Hacking the Classroom: Purdue U's Approach to Augmented Learning
A Q&A with Kyle Bowen
A term more familiar in the competitive world of the television industry, "second screen" offers a simple way for viewers to access additional information relevant to a TV program. At Purdue University, researchers aim to put the concept to work in the classroom — making an enriched and interactive learning experience with classroom apps easier. Here, Kyle Bowen, Purdue's director of informatics explores his latest research on "hacking the classroom": how to leverage the second screen concept to help instructors and students negotiate the realm of multiple and varied classroom apps.
Mary Grush: Just to set the context, what do you mean by "second screen"?
Kyle Bowen: The idea of second screen comes to us from television, where the networks have realized that they are competing for eye time… It used to be that when you were watching television, you would sit on the couch and be fixed on the television screen. But, that's not really the case any more. People who watch television now have mobile devices — tablets, phones, laptops — through which they consume material. And so, there is a battle between the television show and the connected media… Similarly, in the classroom, these devices may compete with what's going on inside of the classroom. But, they don't have to be distractions, as now there are so many different ways to use them to plug additional, highly relevant material into the class.
These devices can, of course, be used to bring up material from the Internet that is relevant to the lecture at hand. Or, they can be used with any of a number of social tools to engage the students inside of the classroom. But, each one of these uses finds the students disengaged from the presentation itself and requires them to shift their focus from one place to another. That begins to strike at the cognitive load of some of the students in the classroom.
What second screen does, is to allow us to have the technology begin to build seamless connections between these tools — between these different experiences — in such a way that it helps extract more value from the live classroom experience. The class becomes a collection of people who are all enjoying the same experience together. Each one is still sitting in the classroom as an individual, but the technology is building connections and threads between them.
It's essential to do all this in a seamless way, which is synchronized as a live experience — as opposed to presenting students with a disconnect from the classroom experience.
Grush: So, right now, in the context of your research, is second screen a theory, a technique, an approach to infrastructure, or a specific tool that you’re developing?
Bowen: Second screen is a theory or concept around how to create this kind of engagement. There are already several apps developed by the networks in an effort to facilitate this kind of simultaneous experience. But what we're exploring at Purdue is, how can we create a similar type of experience inside of the classroom? This should be synchronized with the lecture or presentation such that it provides both bonus material and relevant topical and social connections.

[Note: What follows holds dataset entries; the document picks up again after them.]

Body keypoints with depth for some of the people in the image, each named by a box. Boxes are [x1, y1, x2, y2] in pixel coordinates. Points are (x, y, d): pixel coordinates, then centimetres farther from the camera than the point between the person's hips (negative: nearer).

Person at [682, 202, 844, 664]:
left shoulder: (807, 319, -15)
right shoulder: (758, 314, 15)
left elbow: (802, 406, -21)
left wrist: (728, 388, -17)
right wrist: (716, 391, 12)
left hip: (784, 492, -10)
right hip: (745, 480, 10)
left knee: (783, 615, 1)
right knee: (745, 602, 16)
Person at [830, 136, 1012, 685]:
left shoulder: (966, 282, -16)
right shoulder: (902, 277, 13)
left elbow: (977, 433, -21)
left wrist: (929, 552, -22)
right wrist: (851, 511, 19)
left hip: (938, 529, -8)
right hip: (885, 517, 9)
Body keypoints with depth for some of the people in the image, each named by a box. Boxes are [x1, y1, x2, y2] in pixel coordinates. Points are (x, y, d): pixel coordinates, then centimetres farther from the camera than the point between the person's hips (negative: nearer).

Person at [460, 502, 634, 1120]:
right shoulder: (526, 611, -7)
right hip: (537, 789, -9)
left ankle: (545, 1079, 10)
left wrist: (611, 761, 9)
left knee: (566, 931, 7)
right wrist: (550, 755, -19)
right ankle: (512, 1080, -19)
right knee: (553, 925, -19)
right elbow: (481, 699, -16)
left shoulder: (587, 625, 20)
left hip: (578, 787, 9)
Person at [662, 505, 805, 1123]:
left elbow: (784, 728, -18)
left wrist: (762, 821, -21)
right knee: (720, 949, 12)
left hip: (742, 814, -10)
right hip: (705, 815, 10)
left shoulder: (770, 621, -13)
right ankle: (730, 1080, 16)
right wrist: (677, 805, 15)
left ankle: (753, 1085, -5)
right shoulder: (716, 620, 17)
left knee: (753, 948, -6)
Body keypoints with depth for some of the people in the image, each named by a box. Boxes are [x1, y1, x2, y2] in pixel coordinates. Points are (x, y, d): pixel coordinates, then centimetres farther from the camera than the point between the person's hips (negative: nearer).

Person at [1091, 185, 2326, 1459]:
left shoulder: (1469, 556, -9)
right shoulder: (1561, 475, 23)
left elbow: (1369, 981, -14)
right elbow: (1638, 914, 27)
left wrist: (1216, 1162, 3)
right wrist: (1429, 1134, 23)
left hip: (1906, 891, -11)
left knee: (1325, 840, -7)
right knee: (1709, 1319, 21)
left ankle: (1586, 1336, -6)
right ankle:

Grush: Is this an approach that considers a BYOD, or a BYO-App if you will, type of audience? Or, do you need to control the type of tools people are bringing into the classroom?
Bowen: The intent is to take advantage of the ubiquitous technology and the available apps that students bring with them into the classroom. Students bring along the tools that they have self-selected. So it's a matter of using the technology that they already have, and placing our apps on those devices — and of course we want to make this available on a wide variety of platforms. And yes, one of the big challenges that we are trying to overcome is that students have so many different types of tools that we want to incorporate in a common classroom experience.
As for apps, a student may have one app for consuming e-text, another for accessing Internet-based material, plus another app to create notes or to capture important parts of the lecture, and yet an additional social app for engaging in some type of discussion. So, it's not unrealistic to think that a student may use two or three, or more apps in any hour-long lecture. What we are now attempting — rather than trying to create a massive, monolithic mobile app that hopes to contain all the desirable features — is how to synchronize these multiple apps in a helpful way.
Grush: For example?
Bowen: Well, if polling needs to occur at a specific point in the lecture, how can we synchronize this across all the devices? Or, if the presentation centers on a specific portion of e-text, how can we pinpoint that text — and potentially supplement that with Internet resources such as online articles or research or YouTube videos? And all this should be offered right there and then, when the key topic is being presented.
Grush: Long term, would you see a kind of intelligent interface coming out of all your research and development work?
Bowen: We are working on a new tool right now, which we will begin to pilot in the Spring 2014 semester, that is not only a delivery vehicle, but also allows active research on how second screen works inside of the classroom. That tool, coupled with feedback from instructors plus our previous experience with the classroom apps we've developed for Purdue Studio, will eventually incorporate analytics that could potentially allow us to reconfigure features automatically, or at the very least, inform faculty's use of the technology.
Grush: What are the takeaways now, for the CIO to begin to think about?
Bowen: The important part for the CIO to pull from this, and to begin thinking about, is that a second screen approach will increase the load on — but also the value of — the wireless infrastructure inside of the classroom. Many of the individual functions and tools we talked about are already seen in today's classroom, of course; we're talking about some pretty common apps. What second screen will do for all this, is that it will create an additional reliance on these tools, but at the same time it will begin to create some commonality around how they are put together in context. With the interconnection of these technologies, the second screen strategy will ease the burden of implementation and support while it offers new possibilities for instruction.